(Exercise description) Could you repeat, word for word, the lines starting with the one containing "order: Polypodiales" and running through the end of the records, both ends included?

(Supplied data)
********

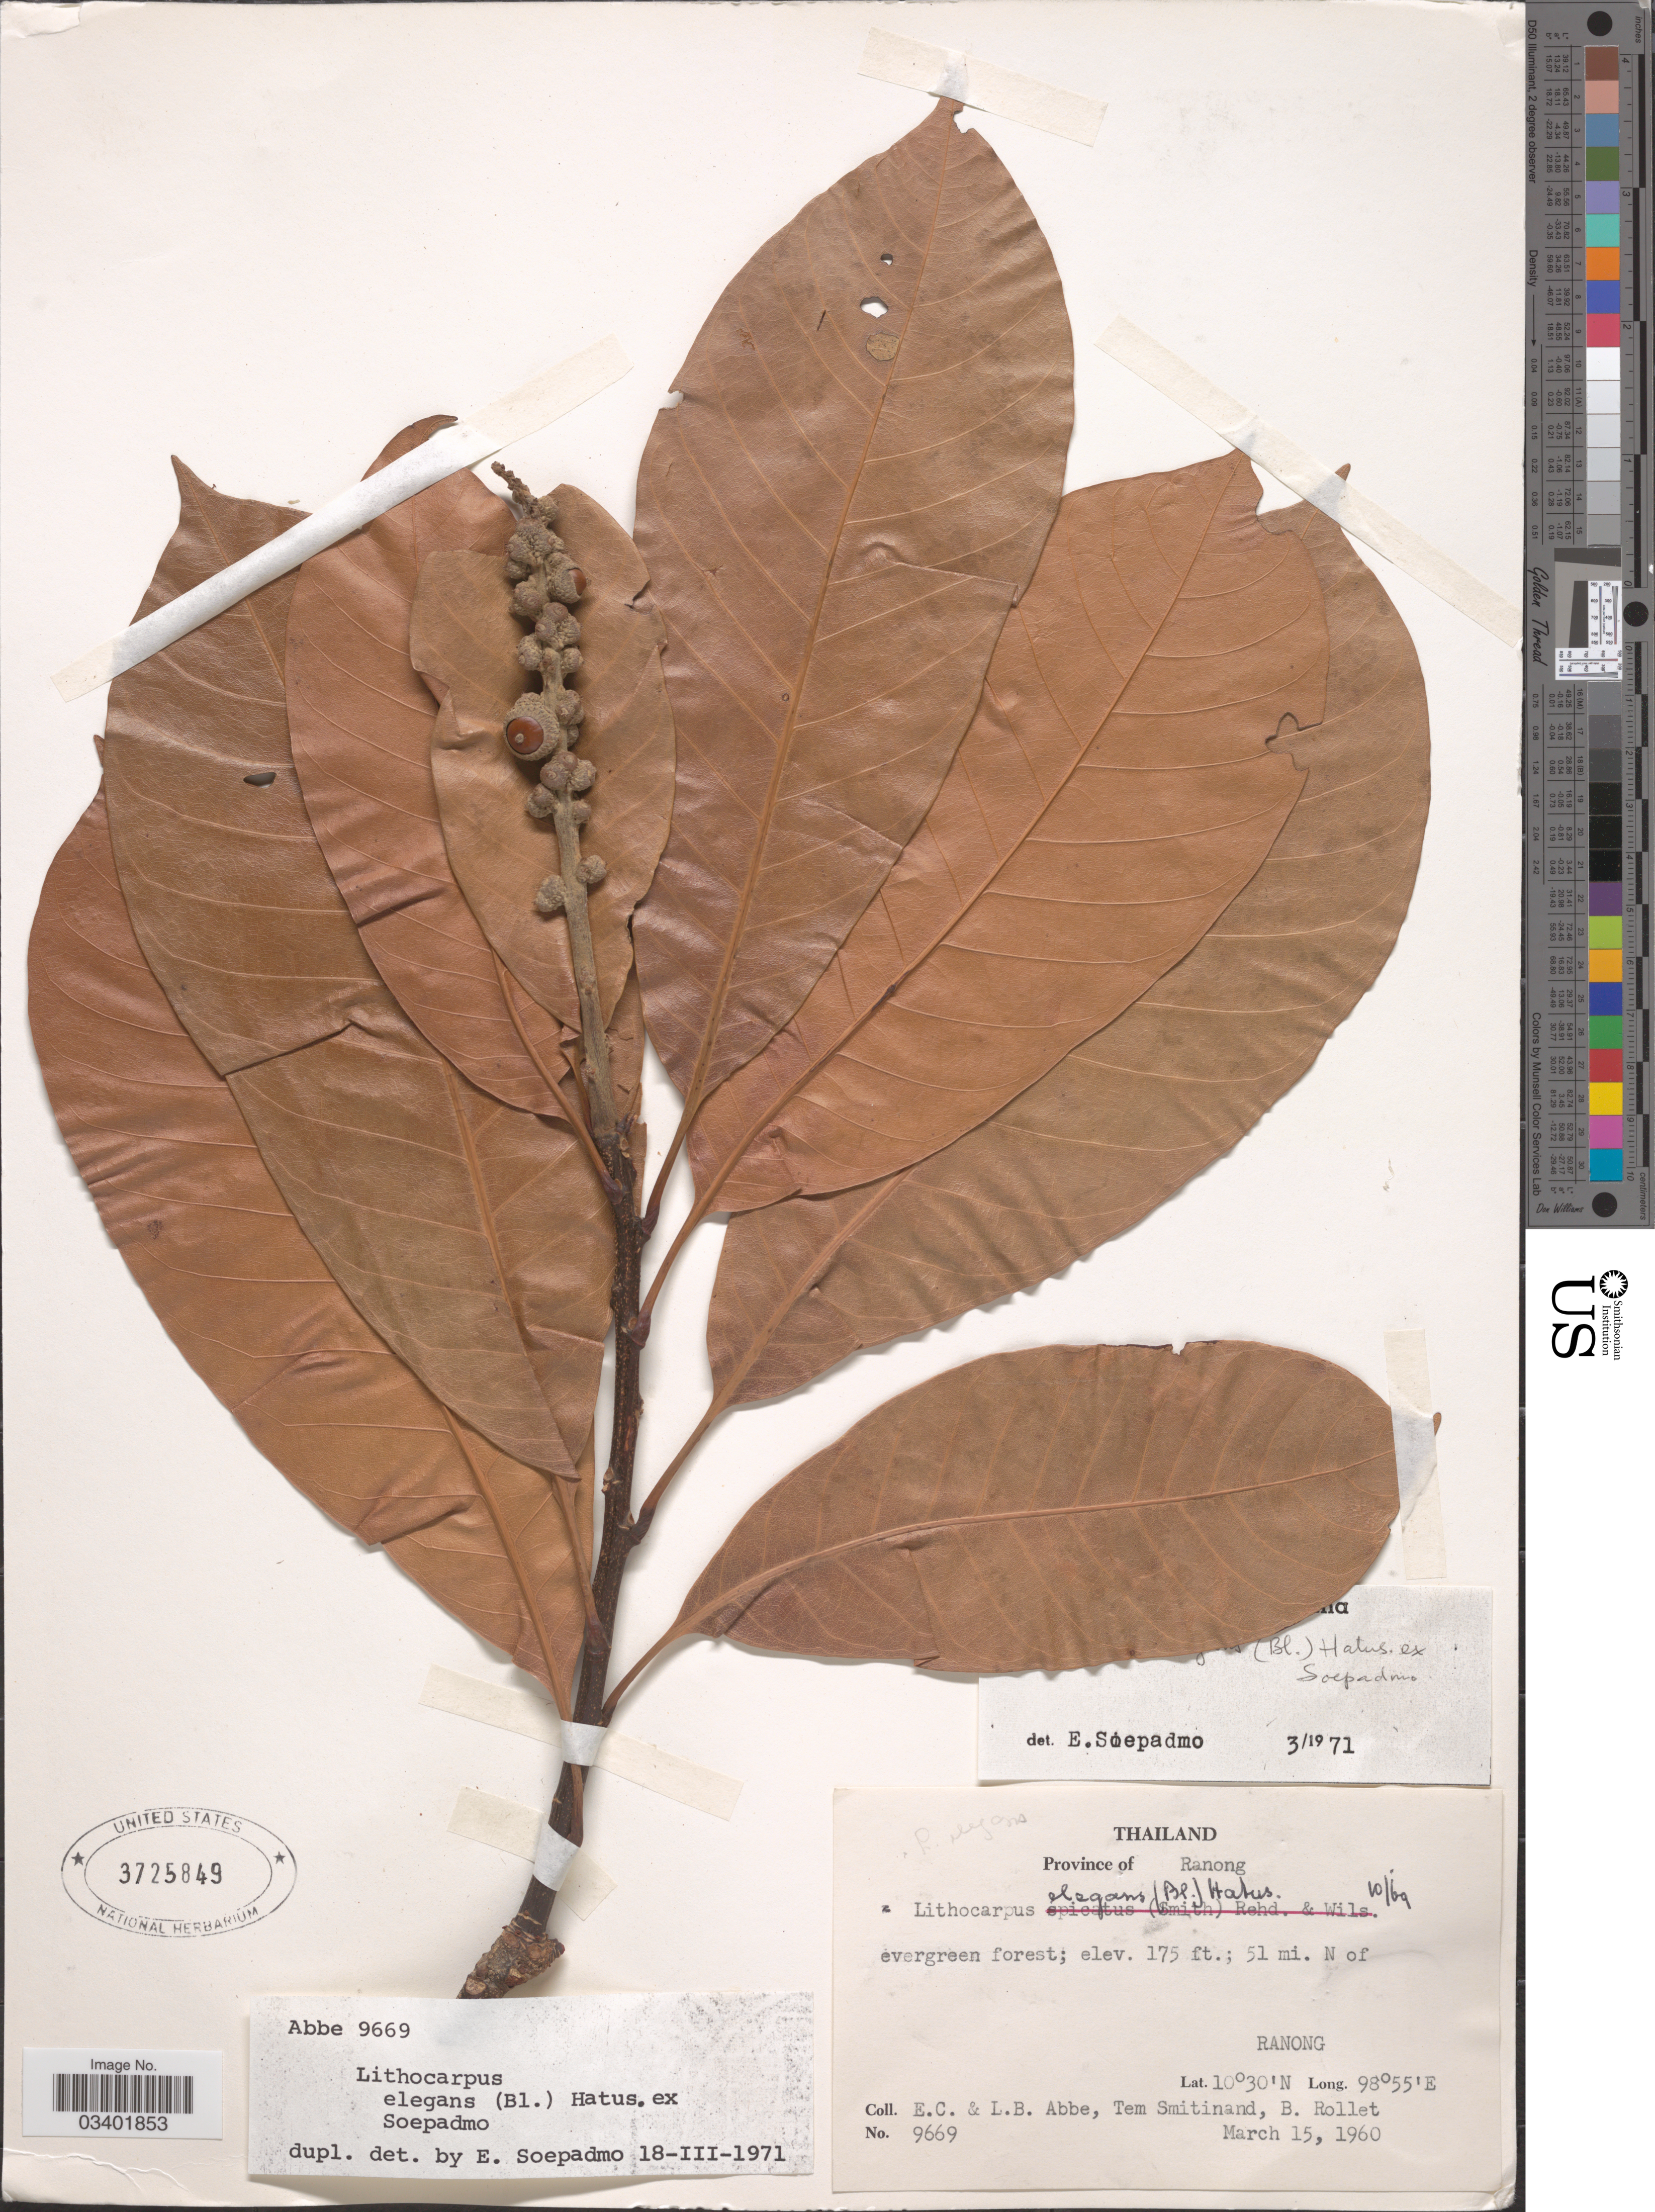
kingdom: Plantae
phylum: Tracheophyta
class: Magnoliopsida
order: Fagales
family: Fagaceae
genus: Lithocarpus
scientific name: Lithocarpus elegans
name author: (Blume) Hatus. ex Soepadmo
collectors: E. C. Abbe, L. B. Abbe, T. Smitinand & B. Rollet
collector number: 9669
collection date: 1960-03-15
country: Thailand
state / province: Ranong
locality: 51 mi. N of Ranong.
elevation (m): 53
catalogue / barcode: US 3725849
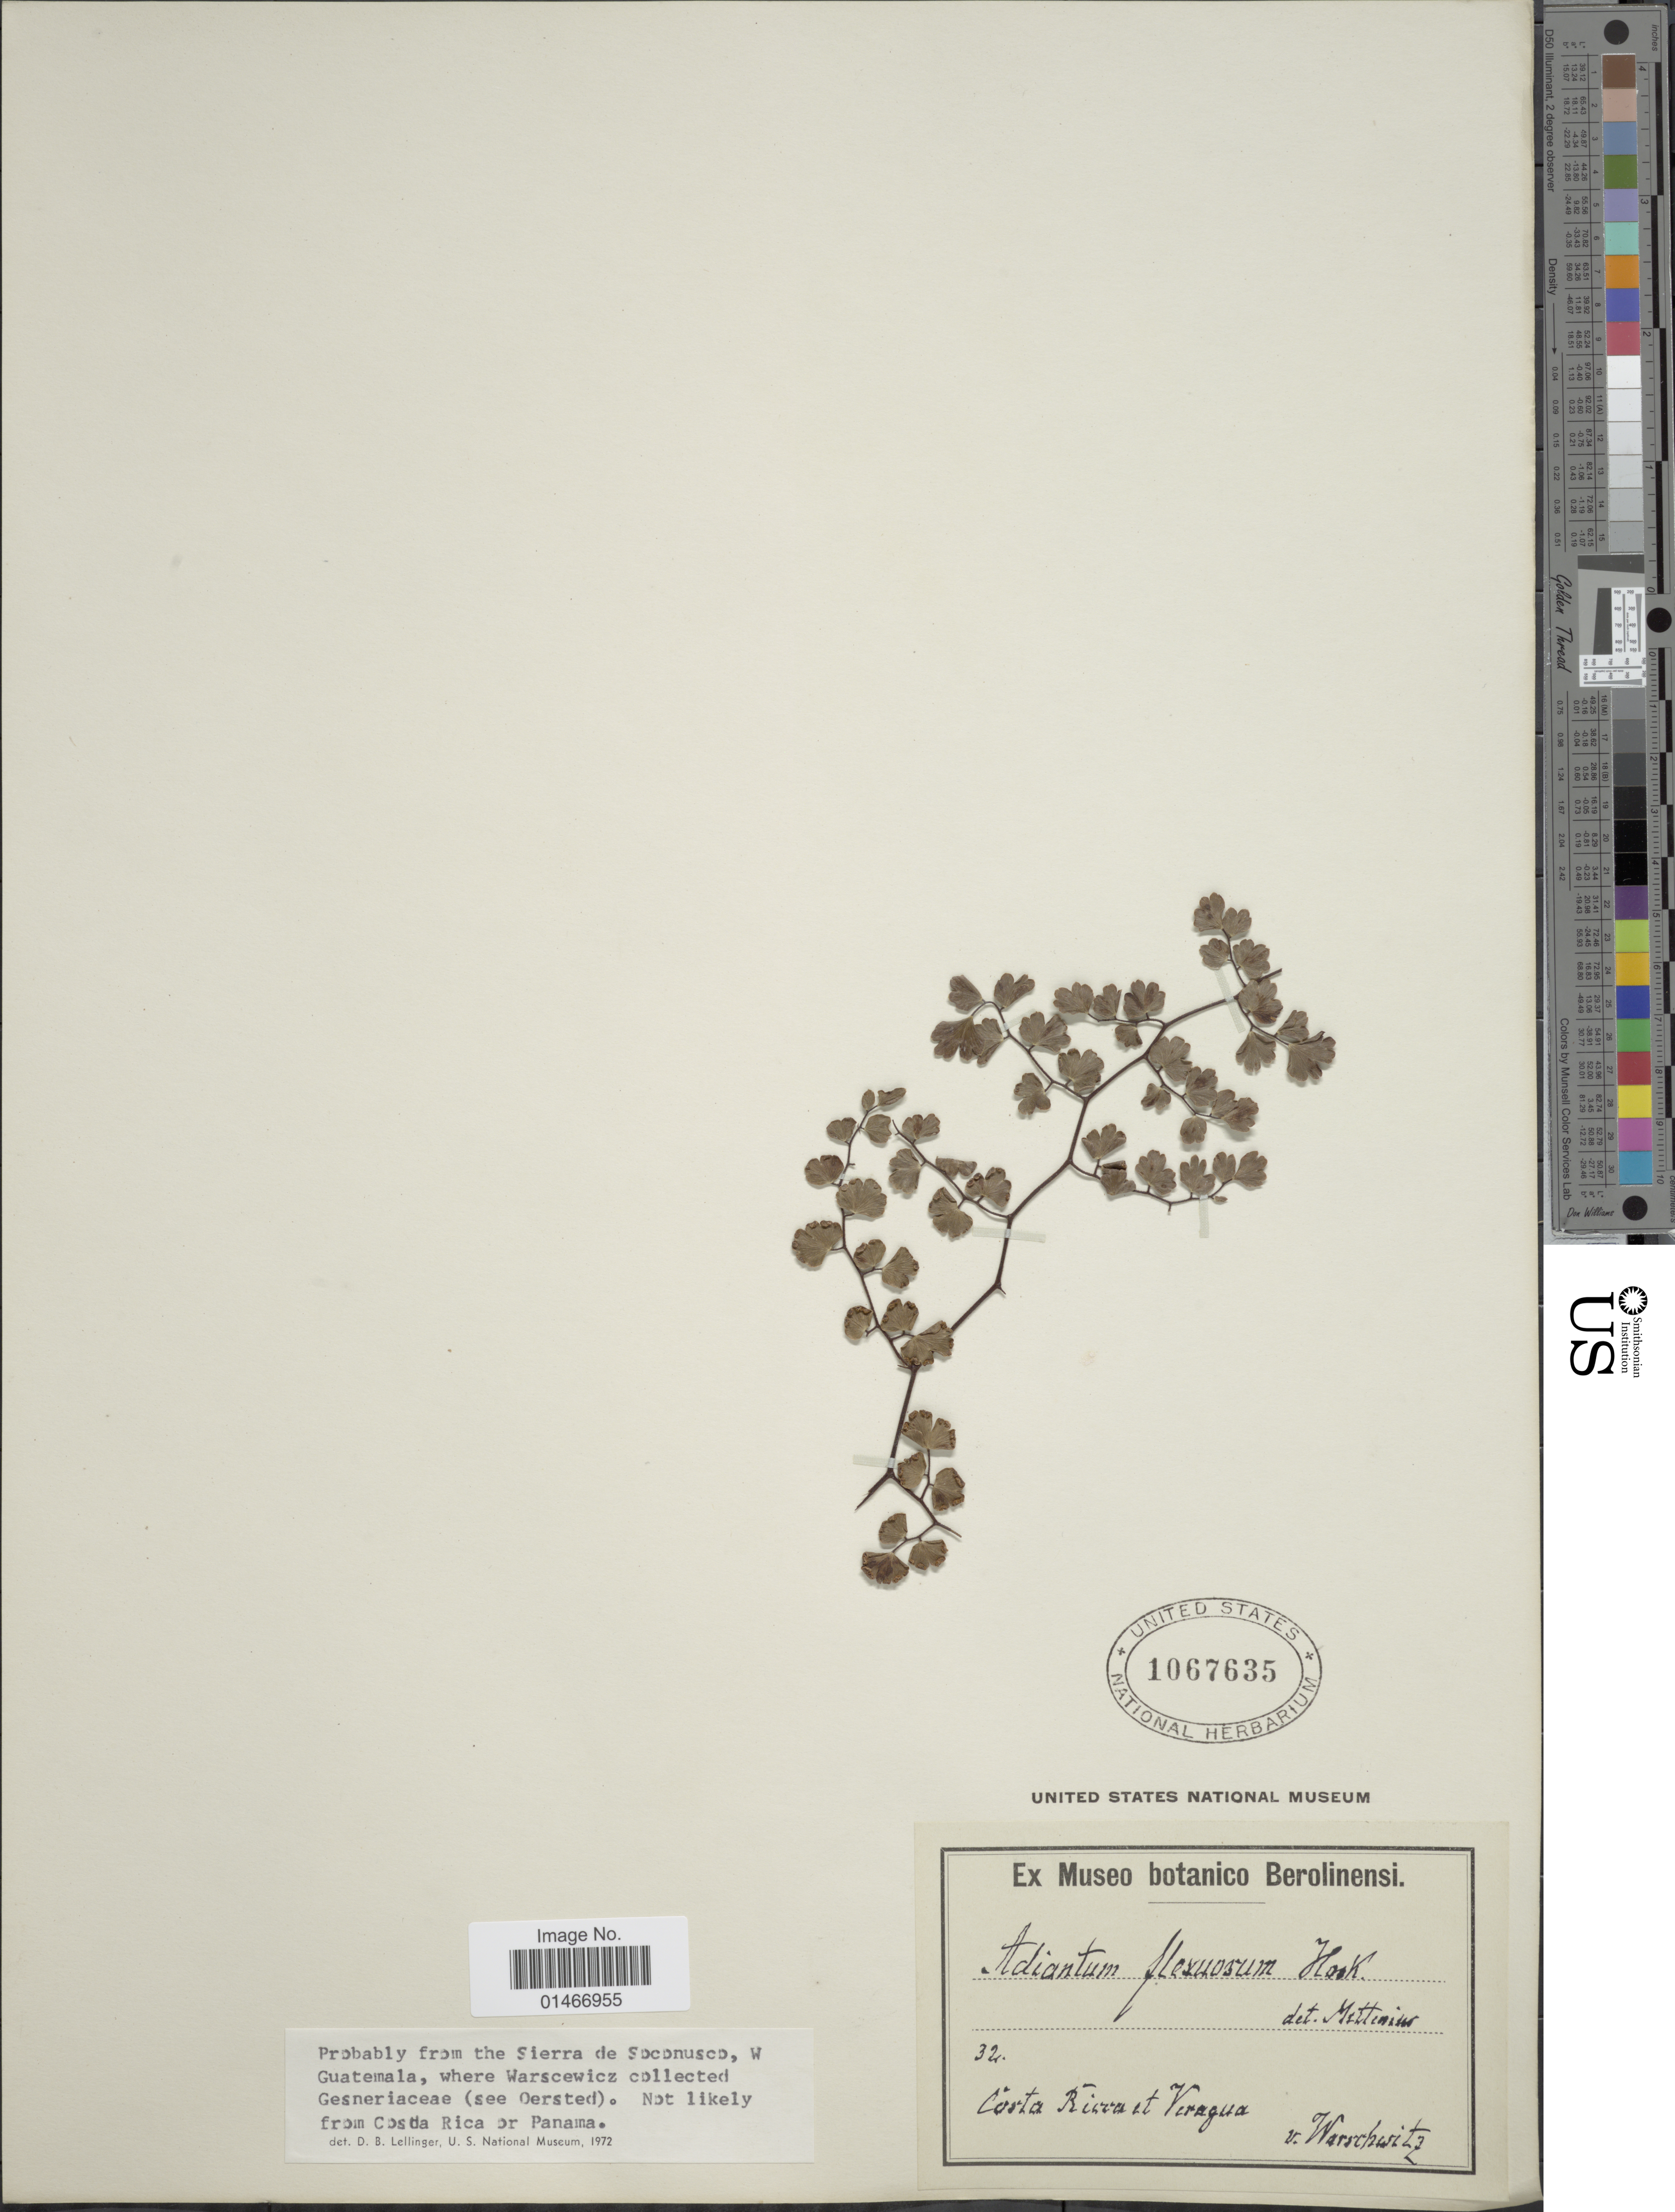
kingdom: Plantae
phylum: Tracheophyta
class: Polypodiopsida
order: Polypodiales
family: Pteridaceae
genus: Adiantum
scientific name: Adiantum feei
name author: T. Moore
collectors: v. Warschwitz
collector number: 32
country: Costa Rica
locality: Costa Rica et Veragua.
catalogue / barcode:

********

(Right answer)
order: Polypodiales
family: Pteridaceae
genus: Adiantum
scientific name: Adiantum feei
name author: T. Moore
collectors: v. Warschwitz
collector number: 32
country: Costa Rica
locality: Costa Rica et Veragua.
catalogue / barcode:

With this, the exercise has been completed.